Leaked reports also published by the Guardian and confirmed by the Administration reveal that the NSA is also abusing a controversial section of the PATRIOT Act to collect the call records of millions of Verizon customers. The data collected by the NSA includes every call made, the time of the call, the duration of the call, and other "identifying information" for millions of Verizon customers, including entirely domestic calls, regardless of whether those customers have ever been suspected of a crime. The Wall Street Journal has reported that other major carriers, including AT&T and Sprint, are subject to similar secret orders.

This type of blanket data collection by the government strikes at bedrock American values of freedom and privacy. This dragnet surveillance violates the First and Fourth Amendments of the U.S. Constitution, which protect citizens' right to speak and associate anonymously and guard against unreasonable searches and seizures that protect their right to privacy.

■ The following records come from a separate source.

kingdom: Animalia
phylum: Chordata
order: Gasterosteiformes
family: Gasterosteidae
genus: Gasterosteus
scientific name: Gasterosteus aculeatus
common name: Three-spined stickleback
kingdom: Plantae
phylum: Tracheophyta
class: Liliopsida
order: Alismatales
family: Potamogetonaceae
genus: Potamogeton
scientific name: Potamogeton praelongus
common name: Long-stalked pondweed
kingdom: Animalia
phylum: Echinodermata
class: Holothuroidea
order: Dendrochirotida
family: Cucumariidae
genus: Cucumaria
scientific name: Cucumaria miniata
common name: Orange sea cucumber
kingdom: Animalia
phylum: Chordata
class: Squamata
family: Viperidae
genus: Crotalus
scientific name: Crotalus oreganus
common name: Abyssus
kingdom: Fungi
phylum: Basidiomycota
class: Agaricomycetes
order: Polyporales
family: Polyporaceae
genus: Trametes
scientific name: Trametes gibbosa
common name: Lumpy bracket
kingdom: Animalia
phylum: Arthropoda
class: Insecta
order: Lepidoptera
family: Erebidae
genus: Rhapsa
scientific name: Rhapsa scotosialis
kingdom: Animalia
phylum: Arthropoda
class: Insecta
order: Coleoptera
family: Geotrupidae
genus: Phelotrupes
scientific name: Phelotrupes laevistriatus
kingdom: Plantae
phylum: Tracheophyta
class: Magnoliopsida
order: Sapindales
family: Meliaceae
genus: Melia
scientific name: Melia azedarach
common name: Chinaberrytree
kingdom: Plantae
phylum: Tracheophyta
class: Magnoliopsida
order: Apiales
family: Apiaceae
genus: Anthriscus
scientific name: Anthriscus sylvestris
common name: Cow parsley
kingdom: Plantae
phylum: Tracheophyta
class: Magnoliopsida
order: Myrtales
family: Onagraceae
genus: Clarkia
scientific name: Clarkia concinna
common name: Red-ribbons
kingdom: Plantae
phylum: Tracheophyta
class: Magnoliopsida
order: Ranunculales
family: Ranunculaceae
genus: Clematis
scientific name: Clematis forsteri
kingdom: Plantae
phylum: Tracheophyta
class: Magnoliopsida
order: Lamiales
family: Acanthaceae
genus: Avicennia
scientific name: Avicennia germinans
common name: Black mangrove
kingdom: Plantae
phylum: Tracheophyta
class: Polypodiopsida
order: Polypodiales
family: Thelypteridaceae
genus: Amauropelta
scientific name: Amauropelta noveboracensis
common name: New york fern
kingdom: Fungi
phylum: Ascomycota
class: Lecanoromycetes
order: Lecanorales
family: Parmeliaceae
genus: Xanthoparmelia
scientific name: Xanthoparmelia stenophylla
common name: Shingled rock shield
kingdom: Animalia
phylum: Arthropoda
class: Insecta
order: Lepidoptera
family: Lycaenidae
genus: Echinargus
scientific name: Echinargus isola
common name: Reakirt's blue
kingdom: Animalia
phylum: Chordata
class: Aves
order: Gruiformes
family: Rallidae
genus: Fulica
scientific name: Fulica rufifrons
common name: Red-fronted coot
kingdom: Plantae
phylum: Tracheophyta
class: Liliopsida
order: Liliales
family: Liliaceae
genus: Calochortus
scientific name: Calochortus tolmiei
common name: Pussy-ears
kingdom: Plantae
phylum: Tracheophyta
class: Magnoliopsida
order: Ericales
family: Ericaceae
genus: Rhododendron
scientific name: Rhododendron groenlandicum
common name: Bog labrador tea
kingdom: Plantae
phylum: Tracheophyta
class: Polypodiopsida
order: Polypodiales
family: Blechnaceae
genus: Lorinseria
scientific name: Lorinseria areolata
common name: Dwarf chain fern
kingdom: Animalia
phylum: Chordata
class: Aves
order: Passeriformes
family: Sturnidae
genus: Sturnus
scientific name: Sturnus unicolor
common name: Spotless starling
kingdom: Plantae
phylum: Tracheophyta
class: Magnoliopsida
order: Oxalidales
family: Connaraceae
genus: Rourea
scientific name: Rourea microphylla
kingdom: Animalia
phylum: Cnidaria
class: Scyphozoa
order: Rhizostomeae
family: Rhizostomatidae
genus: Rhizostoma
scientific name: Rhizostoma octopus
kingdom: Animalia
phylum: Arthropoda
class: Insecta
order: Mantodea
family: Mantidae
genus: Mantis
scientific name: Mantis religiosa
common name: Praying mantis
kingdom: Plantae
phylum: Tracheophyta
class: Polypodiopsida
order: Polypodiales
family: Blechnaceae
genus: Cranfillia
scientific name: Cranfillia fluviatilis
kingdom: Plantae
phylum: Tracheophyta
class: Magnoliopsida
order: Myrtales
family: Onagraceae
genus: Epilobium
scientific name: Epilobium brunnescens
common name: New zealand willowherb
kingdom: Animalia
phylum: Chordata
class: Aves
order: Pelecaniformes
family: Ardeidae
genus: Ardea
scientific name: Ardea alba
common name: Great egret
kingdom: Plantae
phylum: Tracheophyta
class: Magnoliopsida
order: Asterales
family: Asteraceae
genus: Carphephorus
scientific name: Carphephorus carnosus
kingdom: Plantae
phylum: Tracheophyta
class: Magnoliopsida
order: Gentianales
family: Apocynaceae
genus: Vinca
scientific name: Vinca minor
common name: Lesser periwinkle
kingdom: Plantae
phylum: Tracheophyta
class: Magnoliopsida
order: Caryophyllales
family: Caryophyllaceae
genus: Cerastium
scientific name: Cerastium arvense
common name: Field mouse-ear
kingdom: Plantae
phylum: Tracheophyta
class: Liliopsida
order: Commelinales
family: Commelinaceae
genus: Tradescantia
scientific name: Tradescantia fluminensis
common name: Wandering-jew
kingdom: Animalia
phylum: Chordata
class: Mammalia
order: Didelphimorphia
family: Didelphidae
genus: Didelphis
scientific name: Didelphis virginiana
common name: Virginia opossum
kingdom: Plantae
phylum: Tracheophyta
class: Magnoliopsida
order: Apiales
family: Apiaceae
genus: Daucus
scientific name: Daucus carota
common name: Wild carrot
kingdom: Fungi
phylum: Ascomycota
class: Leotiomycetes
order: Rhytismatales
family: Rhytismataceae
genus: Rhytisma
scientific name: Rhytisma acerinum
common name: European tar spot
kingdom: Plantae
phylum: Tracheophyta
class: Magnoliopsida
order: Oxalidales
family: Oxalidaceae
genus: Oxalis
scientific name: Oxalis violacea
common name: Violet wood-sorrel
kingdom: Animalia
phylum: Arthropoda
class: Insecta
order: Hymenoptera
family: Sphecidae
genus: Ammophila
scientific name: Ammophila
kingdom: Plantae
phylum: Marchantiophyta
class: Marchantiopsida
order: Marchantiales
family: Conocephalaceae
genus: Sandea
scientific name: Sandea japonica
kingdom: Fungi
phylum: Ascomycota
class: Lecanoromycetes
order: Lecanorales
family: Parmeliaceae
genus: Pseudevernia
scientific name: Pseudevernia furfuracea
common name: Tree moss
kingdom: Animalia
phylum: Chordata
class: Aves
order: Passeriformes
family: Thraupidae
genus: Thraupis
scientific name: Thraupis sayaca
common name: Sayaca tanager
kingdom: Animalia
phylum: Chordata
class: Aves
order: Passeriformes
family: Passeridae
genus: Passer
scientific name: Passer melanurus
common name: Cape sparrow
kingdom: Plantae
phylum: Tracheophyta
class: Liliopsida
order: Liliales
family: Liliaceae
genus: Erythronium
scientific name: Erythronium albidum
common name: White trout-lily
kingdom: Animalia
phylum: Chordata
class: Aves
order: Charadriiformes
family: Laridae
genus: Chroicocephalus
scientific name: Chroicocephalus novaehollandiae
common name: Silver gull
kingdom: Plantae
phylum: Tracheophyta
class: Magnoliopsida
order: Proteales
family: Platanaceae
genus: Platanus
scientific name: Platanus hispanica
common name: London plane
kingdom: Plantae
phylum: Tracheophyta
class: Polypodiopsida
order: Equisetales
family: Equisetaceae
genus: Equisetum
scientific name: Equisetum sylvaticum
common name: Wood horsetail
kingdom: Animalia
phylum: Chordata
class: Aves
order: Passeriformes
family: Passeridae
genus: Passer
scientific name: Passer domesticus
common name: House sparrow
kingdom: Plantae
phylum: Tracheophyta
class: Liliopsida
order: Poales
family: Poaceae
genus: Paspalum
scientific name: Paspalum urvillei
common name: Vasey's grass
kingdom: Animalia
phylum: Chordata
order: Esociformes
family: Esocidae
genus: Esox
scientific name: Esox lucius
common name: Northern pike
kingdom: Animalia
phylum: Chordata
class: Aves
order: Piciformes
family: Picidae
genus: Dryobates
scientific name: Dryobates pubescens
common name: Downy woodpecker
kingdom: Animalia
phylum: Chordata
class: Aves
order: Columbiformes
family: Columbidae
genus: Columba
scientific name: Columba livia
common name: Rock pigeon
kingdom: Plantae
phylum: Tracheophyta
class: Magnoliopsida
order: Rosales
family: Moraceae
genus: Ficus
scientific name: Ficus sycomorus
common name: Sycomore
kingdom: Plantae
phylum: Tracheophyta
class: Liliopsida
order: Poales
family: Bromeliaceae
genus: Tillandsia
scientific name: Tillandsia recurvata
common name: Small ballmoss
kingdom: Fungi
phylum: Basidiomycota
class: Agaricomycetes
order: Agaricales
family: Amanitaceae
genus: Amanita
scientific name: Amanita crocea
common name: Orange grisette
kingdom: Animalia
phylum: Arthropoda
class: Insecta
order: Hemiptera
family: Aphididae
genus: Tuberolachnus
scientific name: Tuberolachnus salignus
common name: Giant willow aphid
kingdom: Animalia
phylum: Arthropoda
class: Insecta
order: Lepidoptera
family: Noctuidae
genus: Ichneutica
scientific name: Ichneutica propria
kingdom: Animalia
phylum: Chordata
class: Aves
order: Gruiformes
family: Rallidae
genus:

We are calling on Congress to take immediate action to halt this surveillance and provide a full public accounting of the NSA's and the FBI's data collection programs. We call on Congress to immediately and publicly:

1. Enact reform this Congress to Section 215 of the USA PATRIOT Act, the state secrets privilege, and the FISA Amendments Act to make clear that blanket surveillance of the Internet activity and phone records of any person residing in the U.S. is prohibited by law and that violations can be reviewed in adversarial proceedings before a public court;

2. Create a special committee to investigate, report, and reveal to the public the extent of this domestic spying. This committee should create specific recommendations for legal and regulatory reform to end unconstitutional surveillance;

3. Hold accountable those public officials who are found to be responsible for this unconstitutional surveillance.

Thank you for your attention to this matter.